Syntax, JS-in-HTML, and “HTML-based” Label

  • Some dislike embedding JS expressions directly in markup (evoking bad memories of PHP “spaghetti”), and argue the intro is misleading by calling it “HTML‑based” while relying heavily on JavaScript.
  • Others see the example as a normal modern template (similar to JSX or Svelte), not at all like old PHP, and say the OP is really just expressing a generic dislike of mixing logic and markup.
  • Marko-specific constructs like <let/count=0> and <for> are polarizing: some see them as an unnecessary DSL that hurts tooling compatibility; others find the syntax straightforward and readable.
  • There’s a parallel thread about concise/Pug‑style syntax: some love Marko’s concise mode, others find it too “compressed” and error‑prone, reminiscent of YAML/HAML issues.

Separation of Concerns vs Single-File Components

  • One camp prefers strict separation (HTML/CSS/JS in different files; IDs + scripts; or Alpine.js‑style behavior) to keep designers from breaking logic and vice versa.
  • The opposing view argues frameworks like JSX/Marko solve the “ID wiring” mess, keep templates type-safe, and better align logic with the DOM it drives.

Performance, SSR, and Proven Use

  • Multiple comments highlight Marko’s origins at eBay, decade‑long production use, and strengths: streaming SSR, partial hydration by default, and fine‑grained bundling.
  • Marko 6’s move toward “resumability” is noted as focusing heavily on load‑time performance, comparable to or ahead of other SSR‑first frameworks.

Routing and App Structure

  • File‑based routing (Marko Run, SvelteKit, Next‑style) is criticized as “fundamentally flawed” for apps needing conditional routes, RBAC metadata, etc.; advocates prefer programmatic route trees with a single source of truth.
  • Others argue file‑based routing is fine for website‑like systems and easier for newcomers.

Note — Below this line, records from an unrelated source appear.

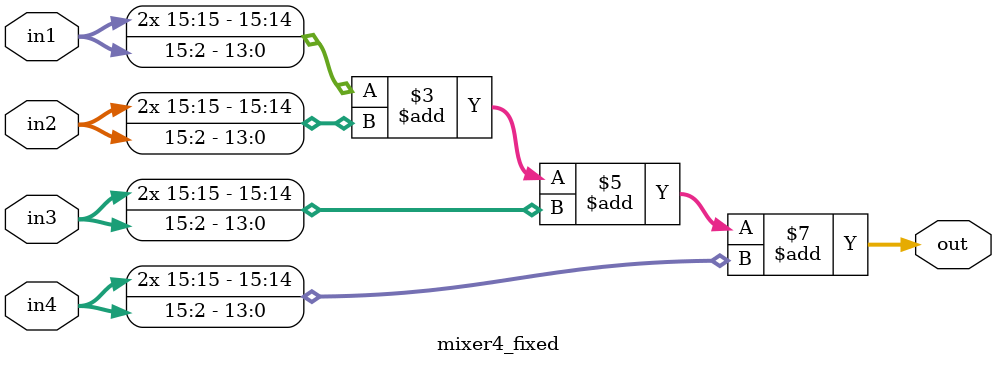
<source format=v>
module mixer4_fixed #(
	parameter BITSIZE = 16,
)(	
    input wire signed [BITSIZE-1:0] in1,
    input wire signed [BITSIZE-1:0] in2,
    input wire signed [BITSIZE-1:0] in3,
    input wire signed [BITSIZE-1:0] in4,
	output reg signed [BITSIZE-1:0] out,
);

assign out = (in1 >>> 2) + (in2 >>> 2) + (in3 >>> 2) + (in4 >>> 2);

endmodule
</source>
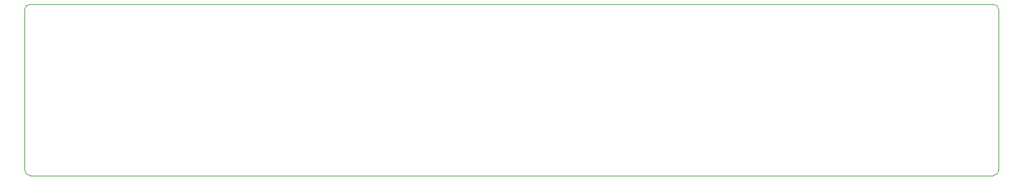
<source format=gm1>
G04*
G04 #@! TF.GenerationSoftware,Altium Limited,Altium Designer,22.3.1 (43)*
G04*
G04 Layer_Color=16711935*
%FSLAX25Y25*%
%MOIN*%
G70*
G04*
G04 #@! TF.SameCoordinates,E818B628-65F0-44BA-8D72-483C3118F3C7*
G04*
G04*
G04 #@! TF.FilePolarity,Positive*
G04*
G01*
G75*
%ADD35C,0.00252*%
D35*
X63194Y281722D02*
G03*
X66193Y278722I3000J-0D01*
G01*
X591211Y278722D02*
G03*
X594211Y281722I0J3000D01*
G01*
X594211Y369278D02*
G03*
X591211Y372278I-3000J0D01*
G01*
X66193Y372278D02*
G03*
X63194Y369278I0J-3000D01*
G01*
X66193Y278722D02*
X591211Y278722D01*
X594211Y369278D02*
X594211Y281722D01*
X66193Y372278D02*
X591211Y372278D01*
X63194Y281722D02*
Y369278D01*
M02*

</source>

Comparisons to Other Frameworks

  • Marko is repeatedly compared to Svelte, Vue, JSX/React, htmx, ColdFusion/JSP, and even jQuery.
  • Some think JSX is still the best templating approach because it’s “just JavaScript” and composes arbitrarily; others prefer directive‑based templates (Vue/Svelte) as simpler and more efficient.
  • A few see Marko as a significantly better‑designed JSX alternative; others say if you’re choosing a framework solely for JS‑in‑HTML, SvelteKit or similar might be more compelling.

Ecosystem Fatigue and Platform Wishes

  • Several express exhaustion with continual new JS frameworks and prefer sticking to “big players” (Angular, React, Vue) or progressive enhancement.
  • Others counter that Marko isn’t new, has a solid track record, and that evolution (e.g., JSP → SPA → SSR+resumability hybrids) brings real improvements.
  • Some wish instead for richer native HTML (better form controls, HTTP verbs, partial page updates) and efforts like htmx/HTML spec proposals to reduce the need for JS frameworks altogether.